Point tracking data:
=== Begin Enclosure ===

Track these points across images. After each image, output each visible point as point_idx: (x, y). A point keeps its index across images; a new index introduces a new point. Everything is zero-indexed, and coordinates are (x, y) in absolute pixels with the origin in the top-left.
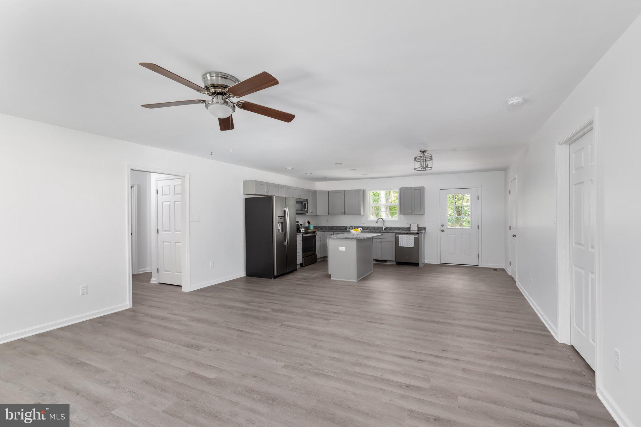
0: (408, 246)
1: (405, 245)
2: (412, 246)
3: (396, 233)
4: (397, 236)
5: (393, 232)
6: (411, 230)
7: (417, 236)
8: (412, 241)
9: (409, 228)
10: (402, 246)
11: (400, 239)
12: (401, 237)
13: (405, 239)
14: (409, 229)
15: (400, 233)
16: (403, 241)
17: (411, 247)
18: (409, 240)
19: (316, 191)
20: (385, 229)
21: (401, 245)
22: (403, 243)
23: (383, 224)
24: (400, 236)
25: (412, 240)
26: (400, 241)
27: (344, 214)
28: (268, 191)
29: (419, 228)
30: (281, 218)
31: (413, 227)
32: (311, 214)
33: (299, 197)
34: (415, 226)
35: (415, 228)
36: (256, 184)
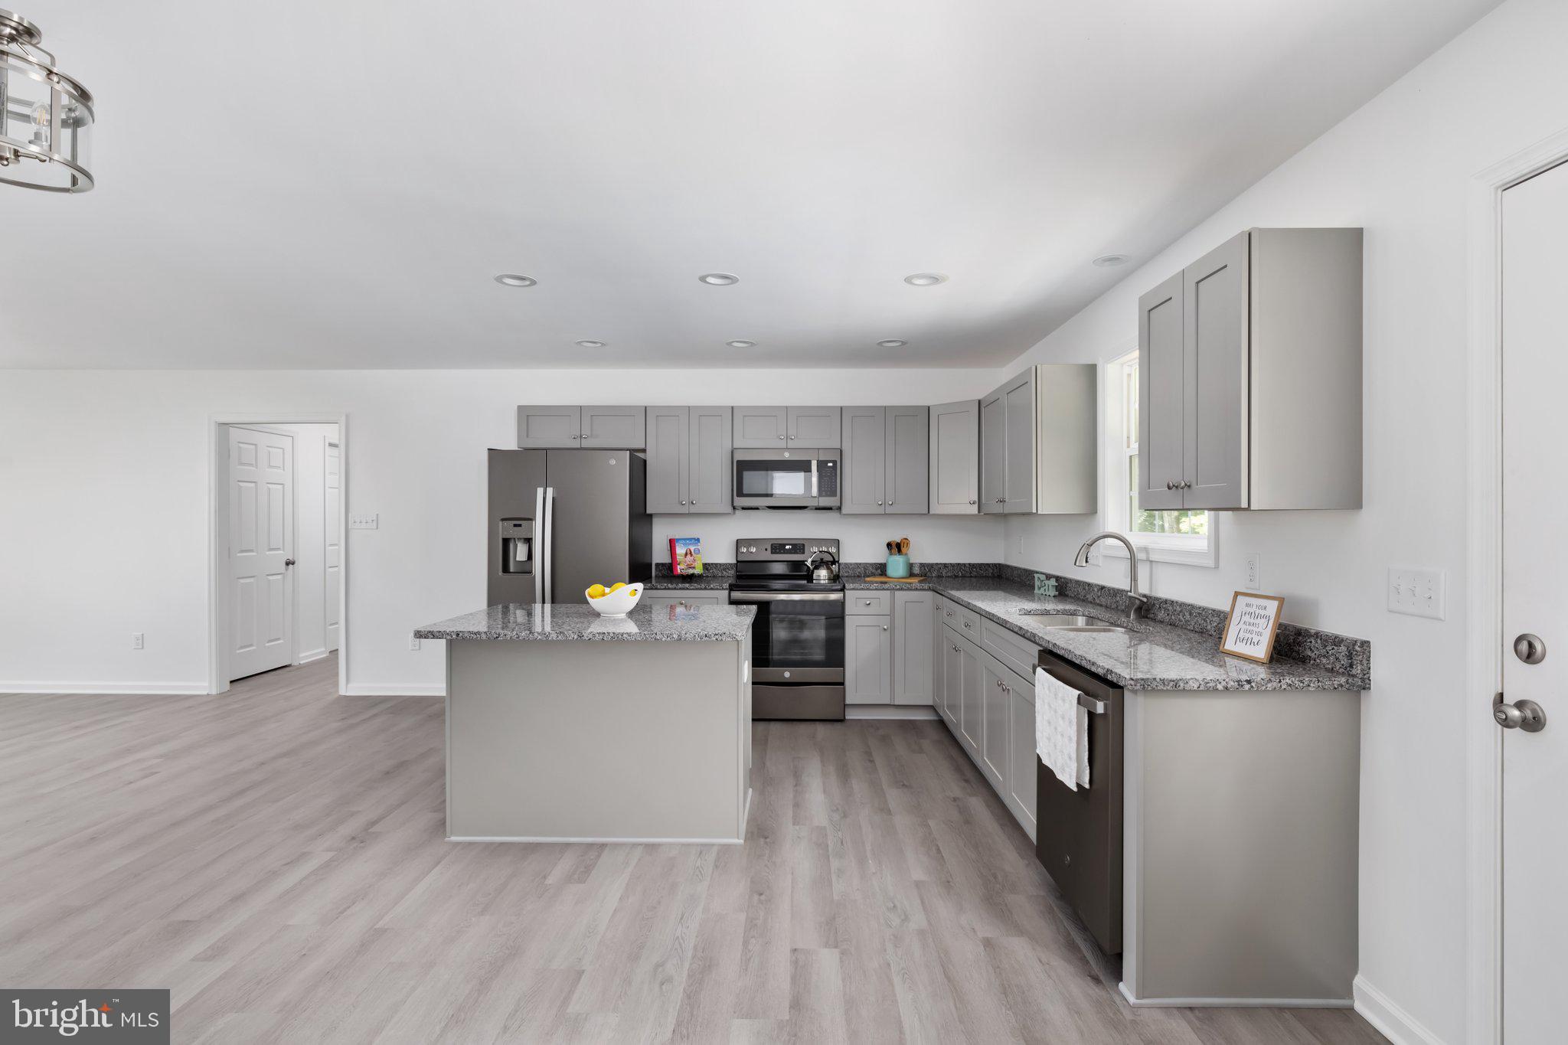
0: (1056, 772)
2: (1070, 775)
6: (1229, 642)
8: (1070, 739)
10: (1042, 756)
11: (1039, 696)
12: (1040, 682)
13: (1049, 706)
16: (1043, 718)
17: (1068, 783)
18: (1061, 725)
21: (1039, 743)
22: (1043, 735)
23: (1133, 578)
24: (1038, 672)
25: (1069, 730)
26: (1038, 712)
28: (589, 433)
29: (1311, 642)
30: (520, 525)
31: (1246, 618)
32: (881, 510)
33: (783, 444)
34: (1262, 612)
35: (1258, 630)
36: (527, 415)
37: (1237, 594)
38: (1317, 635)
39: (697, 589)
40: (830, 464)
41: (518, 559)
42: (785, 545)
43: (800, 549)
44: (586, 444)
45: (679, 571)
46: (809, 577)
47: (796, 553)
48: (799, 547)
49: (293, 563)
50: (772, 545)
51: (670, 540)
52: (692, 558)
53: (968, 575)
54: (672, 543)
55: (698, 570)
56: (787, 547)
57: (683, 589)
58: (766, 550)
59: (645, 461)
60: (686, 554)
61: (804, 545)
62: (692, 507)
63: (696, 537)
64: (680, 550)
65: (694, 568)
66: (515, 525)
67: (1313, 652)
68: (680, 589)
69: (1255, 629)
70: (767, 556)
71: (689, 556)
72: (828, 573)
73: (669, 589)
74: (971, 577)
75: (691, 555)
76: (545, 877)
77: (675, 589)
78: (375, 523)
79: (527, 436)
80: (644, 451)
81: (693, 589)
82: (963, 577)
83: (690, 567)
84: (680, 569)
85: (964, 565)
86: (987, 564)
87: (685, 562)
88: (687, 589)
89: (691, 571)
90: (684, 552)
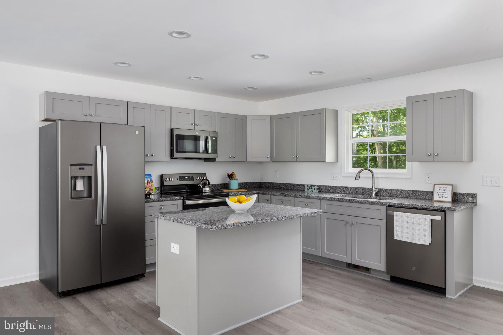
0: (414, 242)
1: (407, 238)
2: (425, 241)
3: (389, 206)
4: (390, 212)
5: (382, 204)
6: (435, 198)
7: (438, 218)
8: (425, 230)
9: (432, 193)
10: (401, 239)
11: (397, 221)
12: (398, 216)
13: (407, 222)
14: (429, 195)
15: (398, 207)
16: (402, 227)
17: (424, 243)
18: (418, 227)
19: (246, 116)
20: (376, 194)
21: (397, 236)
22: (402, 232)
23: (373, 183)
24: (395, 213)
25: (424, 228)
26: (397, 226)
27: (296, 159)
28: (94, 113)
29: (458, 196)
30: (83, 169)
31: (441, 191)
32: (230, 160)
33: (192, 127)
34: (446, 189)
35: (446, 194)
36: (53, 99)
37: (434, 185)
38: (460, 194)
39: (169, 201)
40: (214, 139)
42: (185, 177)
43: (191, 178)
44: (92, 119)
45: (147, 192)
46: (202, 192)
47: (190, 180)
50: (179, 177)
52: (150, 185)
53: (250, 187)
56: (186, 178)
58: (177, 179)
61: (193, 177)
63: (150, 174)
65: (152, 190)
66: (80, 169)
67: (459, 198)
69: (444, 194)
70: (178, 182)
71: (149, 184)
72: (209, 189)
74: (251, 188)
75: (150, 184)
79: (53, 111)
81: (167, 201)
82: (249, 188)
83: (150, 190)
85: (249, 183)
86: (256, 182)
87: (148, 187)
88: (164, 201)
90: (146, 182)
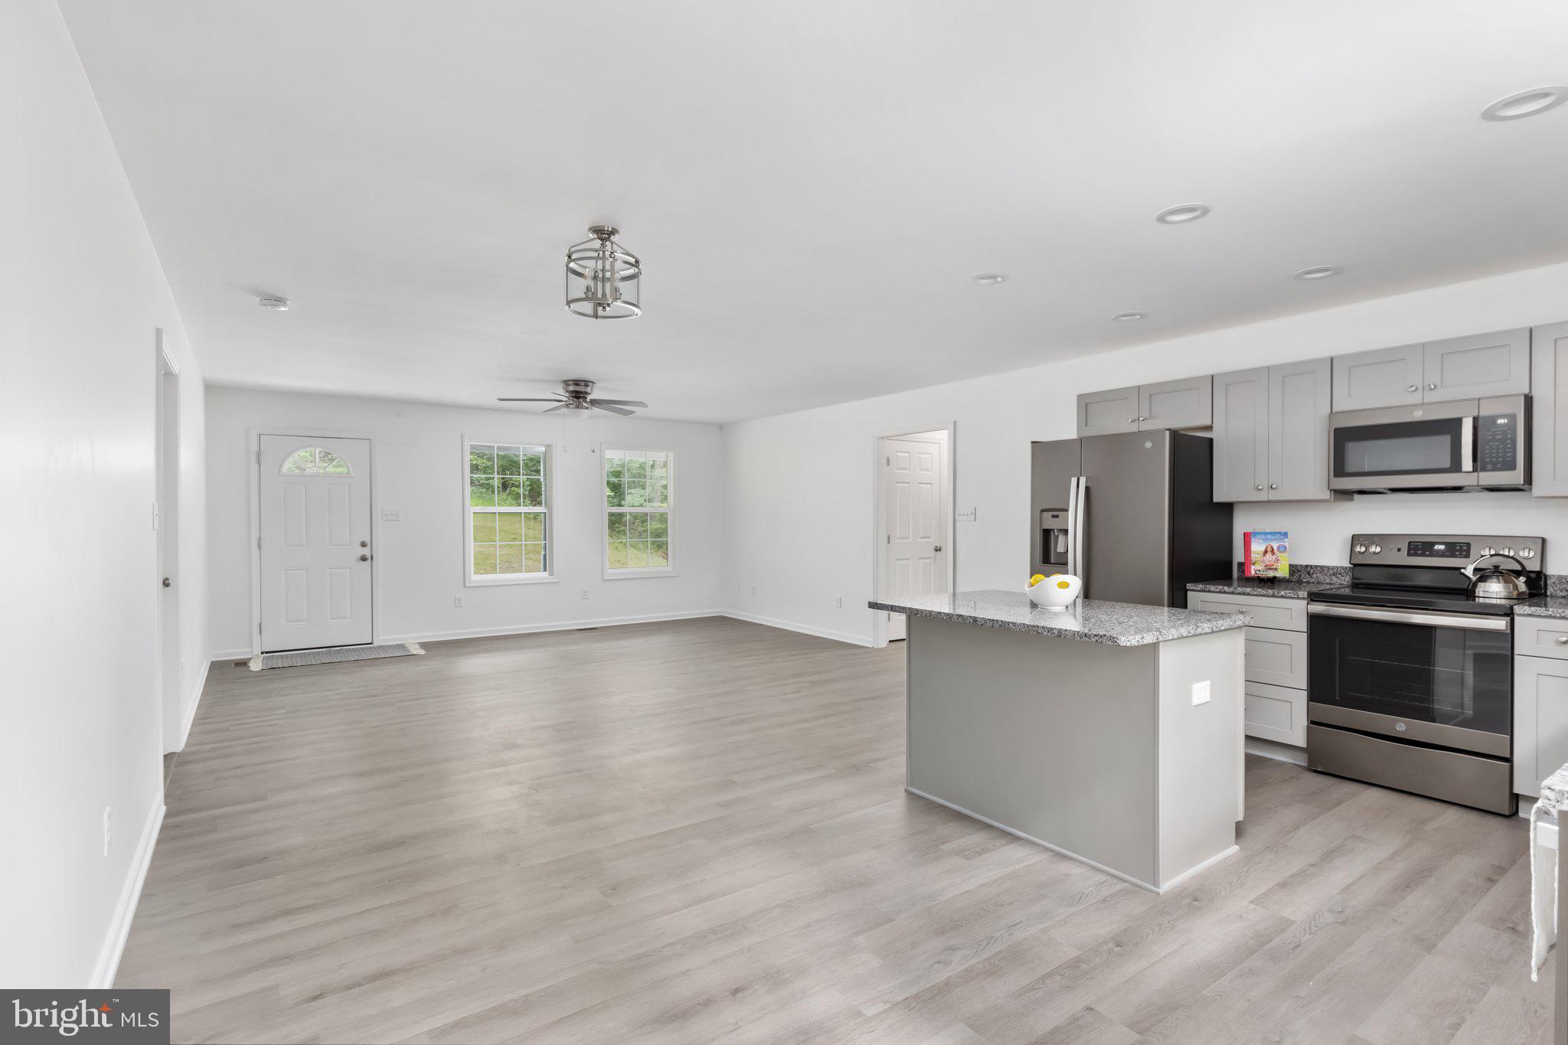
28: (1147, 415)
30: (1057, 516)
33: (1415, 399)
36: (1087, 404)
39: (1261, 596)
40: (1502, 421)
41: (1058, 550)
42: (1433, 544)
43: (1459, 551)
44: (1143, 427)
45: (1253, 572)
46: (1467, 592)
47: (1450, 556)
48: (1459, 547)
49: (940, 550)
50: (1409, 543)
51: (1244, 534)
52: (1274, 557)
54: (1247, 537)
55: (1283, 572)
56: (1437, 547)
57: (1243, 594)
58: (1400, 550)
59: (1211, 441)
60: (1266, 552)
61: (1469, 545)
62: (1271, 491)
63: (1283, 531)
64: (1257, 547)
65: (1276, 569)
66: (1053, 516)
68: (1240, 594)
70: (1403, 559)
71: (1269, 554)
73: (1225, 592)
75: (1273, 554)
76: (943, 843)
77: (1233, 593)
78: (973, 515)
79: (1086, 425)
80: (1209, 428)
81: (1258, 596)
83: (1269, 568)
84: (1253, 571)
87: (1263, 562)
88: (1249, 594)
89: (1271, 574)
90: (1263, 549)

=== End Enclosure ===
=== Begin Enclosure ===

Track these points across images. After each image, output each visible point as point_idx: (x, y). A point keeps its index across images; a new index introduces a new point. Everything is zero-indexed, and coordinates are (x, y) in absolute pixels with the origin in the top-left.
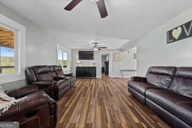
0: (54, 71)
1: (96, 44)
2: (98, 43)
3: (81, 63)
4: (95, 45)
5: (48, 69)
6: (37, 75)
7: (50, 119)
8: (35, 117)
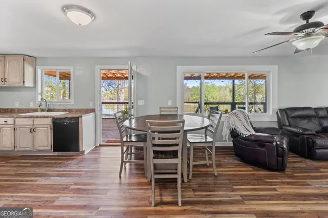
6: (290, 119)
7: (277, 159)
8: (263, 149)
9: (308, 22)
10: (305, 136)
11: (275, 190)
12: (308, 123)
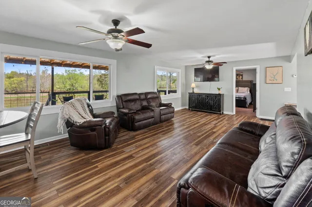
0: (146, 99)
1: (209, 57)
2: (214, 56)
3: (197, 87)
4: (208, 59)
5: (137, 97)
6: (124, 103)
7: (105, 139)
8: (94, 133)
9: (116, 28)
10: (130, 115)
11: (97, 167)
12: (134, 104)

=== End Enclosure ===

__Task details__. Leaving every picture aside, reproduce exactly the lines above from the one with "17: (411, 247)" up to and including the one with "38: (1317, 635)", and no others.

__Exercise response__.
17: (411, 247)
18: (409, 240)
19: (316, 191)
20: (385, 229)
21: (401, 245)
22: (403, 243)
23: (383, 224)
24: (400, 236)
25: (412, 240)
26: (400, 241)
27: (344, 214)
28: (268, 191)
29: (419, 228)
30: (281, 218)
31: (413, 227)
32: (311, 214)
33: (299, 197)
34: (415, 226)
35: (415, 228)
36: (256, 184)
0: (1056, 772)
2: (1070, 775)
6: (1229, 642)
8: (1070, 739)
10: (1042, 756)
11: (1039, 696)
12: (1040, 682)
13: (1049, 706)
16: (1043, 718)
17: (1068, 783)
18: (1061, 725)
21: (1039, 743)
22: (1043, 735)
23: (1133, 578)
24: (1038, 672)
25: (1069, 730)
26: (1038, 712)
28: (589, 433)
29: (1311, 642)
30: (520, 525)
31: (1246, 618)
32: (881, 510)
33: (783, 444)
34: (1262, 612)
35: (1258, 630)
36: (527, 415)
37: (1237, 594)
38: (1317, 635)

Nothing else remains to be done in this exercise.